Task goal: Scan the listing for the word "lines", and copy out each line where it is found.

Records for this exercise:
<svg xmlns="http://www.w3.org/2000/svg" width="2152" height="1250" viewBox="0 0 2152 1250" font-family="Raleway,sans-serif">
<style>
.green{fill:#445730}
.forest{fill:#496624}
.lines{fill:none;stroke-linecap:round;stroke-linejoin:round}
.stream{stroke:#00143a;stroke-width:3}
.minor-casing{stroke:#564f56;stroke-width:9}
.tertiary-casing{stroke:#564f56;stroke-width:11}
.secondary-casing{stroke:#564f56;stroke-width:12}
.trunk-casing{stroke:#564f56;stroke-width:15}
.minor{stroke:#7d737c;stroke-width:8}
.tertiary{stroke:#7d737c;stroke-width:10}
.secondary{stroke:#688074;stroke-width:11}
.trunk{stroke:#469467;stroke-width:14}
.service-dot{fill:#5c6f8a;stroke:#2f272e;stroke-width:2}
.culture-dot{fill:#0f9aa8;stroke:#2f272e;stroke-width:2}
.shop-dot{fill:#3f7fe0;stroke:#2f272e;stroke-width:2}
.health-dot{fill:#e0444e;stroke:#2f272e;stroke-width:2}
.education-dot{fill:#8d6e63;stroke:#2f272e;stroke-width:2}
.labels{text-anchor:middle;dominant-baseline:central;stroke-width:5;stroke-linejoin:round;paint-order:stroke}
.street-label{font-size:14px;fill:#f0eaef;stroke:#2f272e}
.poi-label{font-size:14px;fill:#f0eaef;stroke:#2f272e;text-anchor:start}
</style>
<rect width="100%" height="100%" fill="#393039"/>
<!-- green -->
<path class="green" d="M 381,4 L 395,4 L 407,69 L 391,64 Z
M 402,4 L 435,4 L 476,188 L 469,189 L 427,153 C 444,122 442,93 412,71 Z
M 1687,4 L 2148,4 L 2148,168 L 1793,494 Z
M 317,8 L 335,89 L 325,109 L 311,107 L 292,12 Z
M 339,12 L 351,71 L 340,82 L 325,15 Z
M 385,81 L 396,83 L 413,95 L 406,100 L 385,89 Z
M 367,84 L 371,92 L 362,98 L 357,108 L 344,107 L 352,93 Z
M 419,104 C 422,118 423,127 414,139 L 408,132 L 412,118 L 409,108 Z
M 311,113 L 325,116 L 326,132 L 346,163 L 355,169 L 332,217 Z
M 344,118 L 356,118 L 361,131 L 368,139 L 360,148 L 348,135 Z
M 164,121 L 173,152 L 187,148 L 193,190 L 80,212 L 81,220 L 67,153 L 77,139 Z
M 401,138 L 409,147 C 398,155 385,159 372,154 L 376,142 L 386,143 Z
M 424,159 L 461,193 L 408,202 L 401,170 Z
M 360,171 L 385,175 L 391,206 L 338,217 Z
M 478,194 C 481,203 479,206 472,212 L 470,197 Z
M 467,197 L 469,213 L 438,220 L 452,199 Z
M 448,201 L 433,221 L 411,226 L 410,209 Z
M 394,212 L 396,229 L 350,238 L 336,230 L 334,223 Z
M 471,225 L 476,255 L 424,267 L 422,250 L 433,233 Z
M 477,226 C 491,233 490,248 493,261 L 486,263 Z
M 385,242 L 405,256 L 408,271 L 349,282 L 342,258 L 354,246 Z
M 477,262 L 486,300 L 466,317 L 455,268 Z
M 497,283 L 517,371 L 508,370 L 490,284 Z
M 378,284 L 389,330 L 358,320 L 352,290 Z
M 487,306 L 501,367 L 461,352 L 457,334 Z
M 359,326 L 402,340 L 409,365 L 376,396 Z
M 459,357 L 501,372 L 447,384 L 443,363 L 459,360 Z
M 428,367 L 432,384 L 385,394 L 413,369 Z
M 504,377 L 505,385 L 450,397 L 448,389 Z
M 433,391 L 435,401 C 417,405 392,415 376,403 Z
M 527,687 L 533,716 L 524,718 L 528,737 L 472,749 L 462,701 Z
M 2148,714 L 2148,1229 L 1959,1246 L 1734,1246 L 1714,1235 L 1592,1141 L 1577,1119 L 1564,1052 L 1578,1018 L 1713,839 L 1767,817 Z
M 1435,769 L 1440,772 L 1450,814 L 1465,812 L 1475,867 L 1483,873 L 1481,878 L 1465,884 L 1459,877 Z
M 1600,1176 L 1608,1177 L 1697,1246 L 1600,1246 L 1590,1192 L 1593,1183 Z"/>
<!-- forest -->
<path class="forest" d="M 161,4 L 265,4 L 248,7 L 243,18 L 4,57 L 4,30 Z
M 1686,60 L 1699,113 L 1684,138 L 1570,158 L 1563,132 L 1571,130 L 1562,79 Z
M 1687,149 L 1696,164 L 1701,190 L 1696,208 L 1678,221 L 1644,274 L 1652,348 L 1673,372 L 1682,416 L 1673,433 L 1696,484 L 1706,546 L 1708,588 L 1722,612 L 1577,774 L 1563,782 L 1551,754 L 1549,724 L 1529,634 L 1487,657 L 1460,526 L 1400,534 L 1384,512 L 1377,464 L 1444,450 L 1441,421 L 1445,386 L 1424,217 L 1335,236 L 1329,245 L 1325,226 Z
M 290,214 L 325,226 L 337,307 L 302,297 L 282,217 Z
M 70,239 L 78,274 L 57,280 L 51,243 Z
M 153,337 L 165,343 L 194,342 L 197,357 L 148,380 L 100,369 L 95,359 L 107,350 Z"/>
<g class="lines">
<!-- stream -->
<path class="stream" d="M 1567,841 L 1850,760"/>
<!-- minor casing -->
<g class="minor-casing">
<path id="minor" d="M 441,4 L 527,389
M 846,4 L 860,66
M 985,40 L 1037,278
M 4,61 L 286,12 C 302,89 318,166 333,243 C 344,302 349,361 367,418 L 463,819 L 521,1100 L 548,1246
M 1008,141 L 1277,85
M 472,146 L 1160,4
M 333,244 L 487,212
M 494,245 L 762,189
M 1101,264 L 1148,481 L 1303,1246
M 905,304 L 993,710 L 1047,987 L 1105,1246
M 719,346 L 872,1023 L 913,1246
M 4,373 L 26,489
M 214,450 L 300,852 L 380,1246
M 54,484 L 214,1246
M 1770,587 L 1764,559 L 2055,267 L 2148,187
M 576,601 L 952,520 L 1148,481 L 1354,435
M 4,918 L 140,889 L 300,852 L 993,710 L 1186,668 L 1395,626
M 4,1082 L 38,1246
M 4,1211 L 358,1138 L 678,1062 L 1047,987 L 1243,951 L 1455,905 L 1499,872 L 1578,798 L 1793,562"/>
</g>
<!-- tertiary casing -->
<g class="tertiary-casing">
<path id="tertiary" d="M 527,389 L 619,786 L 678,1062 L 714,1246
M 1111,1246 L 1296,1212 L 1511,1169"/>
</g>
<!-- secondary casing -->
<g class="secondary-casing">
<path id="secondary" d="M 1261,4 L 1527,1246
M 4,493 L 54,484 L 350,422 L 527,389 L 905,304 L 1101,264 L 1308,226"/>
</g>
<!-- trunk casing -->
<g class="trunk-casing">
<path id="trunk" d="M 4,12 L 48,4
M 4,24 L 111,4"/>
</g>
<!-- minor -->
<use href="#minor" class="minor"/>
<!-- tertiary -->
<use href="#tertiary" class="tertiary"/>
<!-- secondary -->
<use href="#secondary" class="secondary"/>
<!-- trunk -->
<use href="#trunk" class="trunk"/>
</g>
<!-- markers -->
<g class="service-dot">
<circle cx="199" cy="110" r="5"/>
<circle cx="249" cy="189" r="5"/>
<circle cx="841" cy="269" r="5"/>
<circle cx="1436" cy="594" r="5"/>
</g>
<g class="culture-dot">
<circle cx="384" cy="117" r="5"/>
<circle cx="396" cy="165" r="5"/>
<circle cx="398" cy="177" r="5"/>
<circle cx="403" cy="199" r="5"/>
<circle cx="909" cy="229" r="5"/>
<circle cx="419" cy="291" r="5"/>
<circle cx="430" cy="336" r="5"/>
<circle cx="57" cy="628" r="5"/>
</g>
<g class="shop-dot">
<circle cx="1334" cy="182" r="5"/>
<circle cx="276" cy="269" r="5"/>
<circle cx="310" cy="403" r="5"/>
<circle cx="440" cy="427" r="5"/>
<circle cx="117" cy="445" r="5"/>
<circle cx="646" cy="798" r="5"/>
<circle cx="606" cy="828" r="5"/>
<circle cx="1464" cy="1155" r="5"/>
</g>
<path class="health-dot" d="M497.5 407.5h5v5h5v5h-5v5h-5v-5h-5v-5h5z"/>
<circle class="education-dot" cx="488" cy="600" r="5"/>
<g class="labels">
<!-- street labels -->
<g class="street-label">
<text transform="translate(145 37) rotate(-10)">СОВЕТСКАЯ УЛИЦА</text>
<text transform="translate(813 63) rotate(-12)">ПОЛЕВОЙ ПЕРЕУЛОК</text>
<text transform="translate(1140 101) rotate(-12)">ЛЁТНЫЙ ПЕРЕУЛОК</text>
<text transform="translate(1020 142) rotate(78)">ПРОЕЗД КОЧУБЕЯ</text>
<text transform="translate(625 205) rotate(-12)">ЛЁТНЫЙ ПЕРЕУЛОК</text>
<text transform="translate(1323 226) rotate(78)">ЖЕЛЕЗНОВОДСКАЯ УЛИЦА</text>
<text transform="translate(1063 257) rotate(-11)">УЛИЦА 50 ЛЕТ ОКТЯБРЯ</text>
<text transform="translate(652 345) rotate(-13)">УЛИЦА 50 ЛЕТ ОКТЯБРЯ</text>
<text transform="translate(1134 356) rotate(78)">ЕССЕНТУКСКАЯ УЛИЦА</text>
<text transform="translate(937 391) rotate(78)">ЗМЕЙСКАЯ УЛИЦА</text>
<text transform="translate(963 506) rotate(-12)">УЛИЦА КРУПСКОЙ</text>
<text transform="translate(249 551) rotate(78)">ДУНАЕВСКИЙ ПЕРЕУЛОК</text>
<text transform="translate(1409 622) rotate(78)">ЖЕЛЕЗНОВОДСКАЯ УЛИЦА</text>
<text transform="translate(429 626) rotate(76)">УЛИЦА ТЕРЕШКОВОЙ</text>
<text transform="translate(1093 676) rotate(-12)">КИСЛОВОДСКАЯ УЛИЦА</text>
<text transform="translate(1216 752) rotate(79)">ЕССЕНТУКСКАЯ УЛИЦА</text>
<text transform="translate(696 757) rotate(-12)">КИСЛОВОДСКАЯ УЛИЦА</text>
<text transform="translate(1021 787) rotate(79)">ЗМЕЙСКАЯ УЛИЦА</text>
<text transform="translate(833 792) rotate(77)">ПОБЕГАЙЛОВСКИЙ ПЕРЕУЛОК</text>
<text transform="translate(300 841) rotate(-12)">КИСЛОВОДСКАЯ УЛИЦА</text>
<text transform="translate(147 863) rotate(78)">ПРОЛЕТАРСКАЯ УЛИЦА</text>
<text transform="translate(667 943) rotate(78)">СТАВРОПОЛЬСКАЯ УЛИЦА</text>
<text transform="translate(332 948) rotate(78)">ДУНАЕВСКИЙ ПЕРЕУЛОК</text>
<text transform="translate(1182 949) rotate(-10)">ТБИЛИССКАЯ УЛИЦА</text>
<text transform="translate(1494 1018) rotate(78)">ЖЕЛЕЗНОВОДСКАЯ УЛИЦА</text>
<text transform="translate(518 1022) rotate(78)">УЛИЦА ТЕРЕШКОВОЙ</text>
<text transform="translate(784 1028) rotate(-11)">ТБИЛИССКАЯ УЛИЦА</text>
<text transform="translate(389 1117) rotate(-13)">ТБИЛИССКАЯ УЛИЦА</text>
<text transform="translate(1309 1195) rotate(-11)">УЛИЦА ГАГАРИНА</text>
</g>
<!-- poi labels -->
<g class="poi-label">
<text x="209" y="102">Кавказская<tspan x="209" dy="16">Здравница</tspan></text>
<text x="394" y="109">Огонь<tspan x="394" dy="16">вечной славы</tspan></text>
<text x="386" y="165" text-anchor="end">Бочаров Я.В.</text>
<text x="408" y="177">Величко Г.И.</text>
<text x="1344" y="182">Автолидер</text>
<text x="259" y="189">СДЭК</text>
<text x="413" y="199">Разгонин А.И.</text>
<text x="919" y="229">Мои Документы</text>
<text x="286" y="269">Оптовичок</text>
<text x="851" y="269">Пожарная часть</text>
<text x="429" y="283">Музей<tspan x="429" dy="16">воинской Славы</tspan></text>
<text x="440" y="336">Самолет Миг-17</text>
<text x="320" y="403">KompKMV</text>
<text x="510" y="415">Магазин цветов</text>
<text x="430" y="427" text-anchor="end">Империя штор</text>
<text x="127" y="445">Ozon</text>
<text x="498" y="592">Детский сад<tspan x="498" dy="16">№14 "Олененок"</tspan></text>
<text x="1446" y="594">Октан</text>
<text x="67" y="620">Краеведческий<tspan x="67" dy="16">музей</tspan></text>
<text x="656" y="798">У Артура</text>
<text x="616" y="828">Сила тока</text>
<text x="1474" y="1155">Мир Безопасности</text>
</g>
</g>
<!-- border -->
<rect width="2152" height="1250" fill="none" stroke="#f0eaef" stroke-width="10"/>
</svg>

Exercise solution:
.lines{fill:none;stroke-linecap:round;stroke-linejoin:round}
<g class="lines">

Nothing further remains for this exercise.